[The tasks]:
(a) According to the innovation post, who got it right about the next big thing?
(b) Decide whether each statement agrees with the innovation post, answering yes or no and quoting the words that settle it: (i) people tend to identify innovation in retrospect; (ii) the next big thing is generally the brand new innovative thing; (iii) innovation is a safe proposition.
(c) Extend the innovation post, picking up from the point where it stops.

[Passage]:
---------------

Tuesday, 28 August 2007

That's Not Called Innovation

Great quote from Peter while talking about a particular company and what they are trying to do that they call innovation:

"That's not innovation - That's called improvement."

Got me thinking about how few companies and products really strive for and achieve true innovation. Innovation is a scary proposition and let’s face it, once companies try to minimize the risk by doing research, innovative products fail (Sony Walkman, Aeon Chair).

Innovation seems to me to be something that people tend to identify in retrospect. I think Blake Ross got it right. The next big thing isn't generally the brand new innovative thing. It's whatever makes that last big thing more usable. And that isn’t innovation. That’s improvement.

3 comments:

Unknown said...

---------------

[Data segment]:
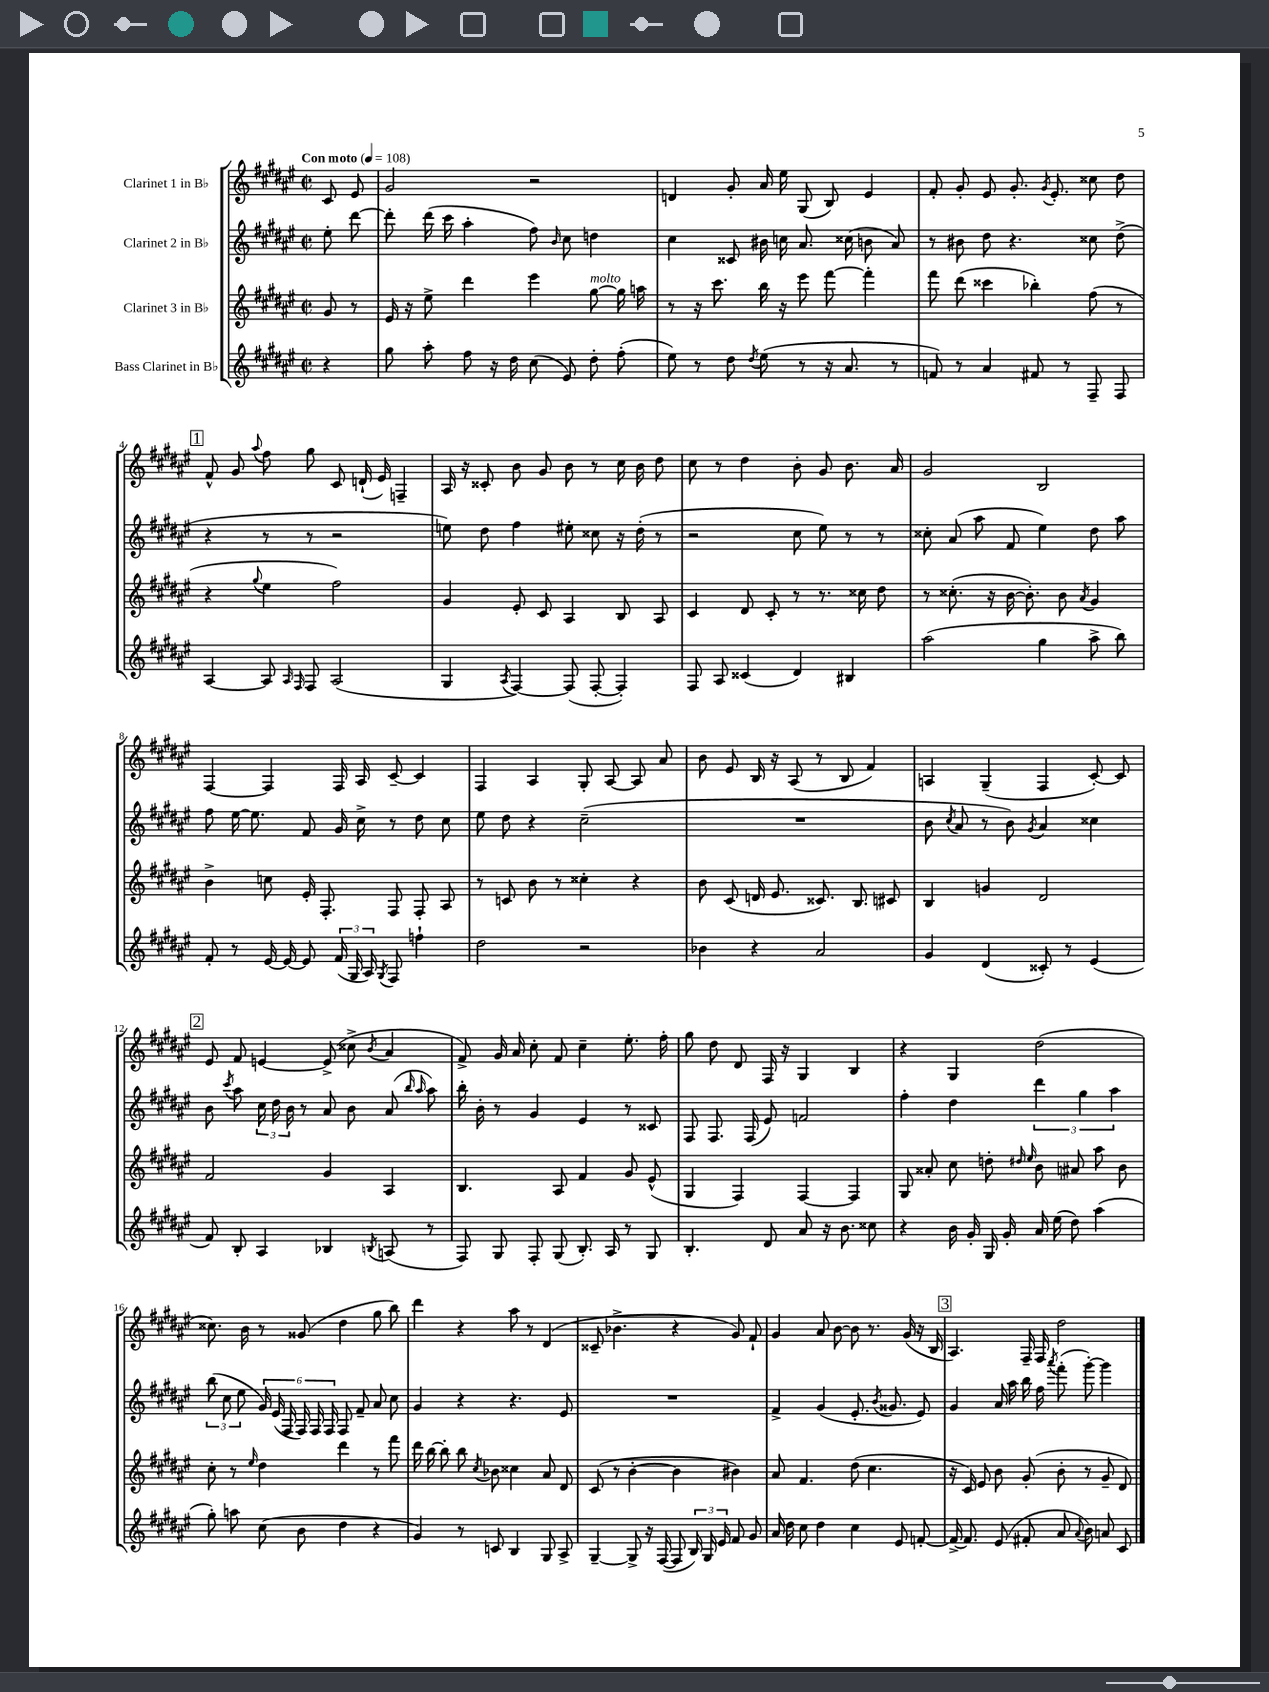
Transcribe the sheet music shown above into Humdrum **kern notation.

---------------

[Task-by-task outputs]:
(a) Blake Ross

(b)
(i) Yes: "Innovation seems to me to be something that people tend to identify in retrospect."
(ii) No: "The next big thing isn't generally the brand new innovative thing."
(iii) No: "Innovation is a scary proposition"

(c)
Improvement IS innovation. There are lots of ways to improve products. You can add novel features, you can integrate things that already exist (ex: features on cell phones), you can replace parts with new improved parts (like better batteries or screens). Over 90% of innovations are targeted at sustaining existing products rather than inventing new and different ones.

Julia Styles said...

I agree with leah-dog. Improvement and innovation are very similar. Wikipedia has a great definition of Innovation. Check it out: http://en.wikipedia.org/wiki/Innovation. It's very broad.

Leigh said...

Ok so your both right that that is the definition of innovation. And yes improvements can be considered innovation.

The point i was trying to make which wasn't all that clear (i'm going to blame the vacation Jet lag for being inarticulate this week) is that i'm feeling these days (and particularly in technology) that many announcements about products and services are starting to sound like ads for detergent. "new and improved crystals that burst to clean your clothes" and are calling that innovation when really, it's just the old crystals but now they burst instead of melt.

Know what i mean?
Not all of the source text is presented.